Published: 24 October 2018
Thompson's Gallery : Do you have any studio rituals or superstitions?
Paul Wright: Studio rituals and habits are a big part of most creative practices. I like to start early and always have breakfast in the studio, ideally beginning to paint by 8am.
I often listen to the same music or interviews/documentaries and also listen to films, this gives a a sense of their being people around without the interference of anyone actually being with me.
T: Who has been your biggest influences in your career?
PW: I have many influences and continue to have new ones. The obvious ones are freud, Auerbach and Bacon, although in recent years I look to Rembrandt, Van Gogh and De Kooning. Most of the painters that directly influence me use paint in an expressive and immediate way.

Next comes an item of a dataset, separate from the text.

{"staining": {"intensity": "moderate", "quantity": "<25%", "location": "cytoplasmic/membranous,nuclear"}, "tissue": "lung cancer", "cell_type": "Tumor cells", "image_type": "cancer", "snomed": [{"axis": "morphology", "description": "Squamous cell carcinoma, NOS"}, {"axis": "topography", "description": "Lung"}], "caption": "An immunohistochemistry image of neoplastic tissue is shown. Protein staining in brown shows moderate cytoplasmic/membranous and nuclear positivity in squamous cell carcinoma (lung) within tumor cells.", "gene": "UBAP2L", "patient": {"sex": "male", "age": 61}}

One of my early influences was Peter Howson, He was the first artist that I felt I could relate to. His work has so much strength and impact.
T: Does your process have any established pattern, ie sketching beforehand or resisting pattern in total?
PW: Most paintings begin with a drawing underneath, this will be a very basic but accurate image to hang the painting on, I am very wary about patterns and habits and try to introduce new working methods in the hope that it will trigger something different in the work.
T: Do you ever experience 'painters' block'? How do you overcome it?
PW: Richard Hamilton once said that inspiration is for Amateurs and that is the mindset that I approach each day with. I am a worker and when barriers pop up and things are difficult, I work through it. It can be ugly for a while but It always breaks into a better flow eventually.
T: What has been your favourite painting or subject to paint in the past year?
PW:Heads are always in my mind, however interiors and Animals have interested me over the last year. Placing animals in familiar and imagined spaces, partly visible and partly receding into the background is an itch that I am trying to scratch at the moment, It is all to do with space and have objects, heads, chairs or animals fit into this.
T: What advise would you give to younger artists starting out?
PW:it's very hard to give advice to younger artists as they seem to get on with things very well as it is, and seem well informed about the bigger art world. The one thing that I would say is of course the journey is full of discoveries that are both exciting and challenging and therefore the long game is infinitely more rewarding full of development and change.
I generally believe in the principal that 10,000 hours is what it takes to know your practice and what you are about as an artist. Sadly, often the temptation for younger artists is to try and jump in with a fashionable product that hits the market hard and makes quick money, rather than buying into a life full of discovery and growth.
T: Artificial intelligence can now produce paintings, some of which sell to human buyers - what do you make of this?
PW: The making of a work is what makes me tick, standing and doing battle with a canvas is where I pour my personality into something. I cant see that AI can do this, why would you want an image made by a machine? Devoid of personality. Can a machine replicate Picasso's mind, I think not!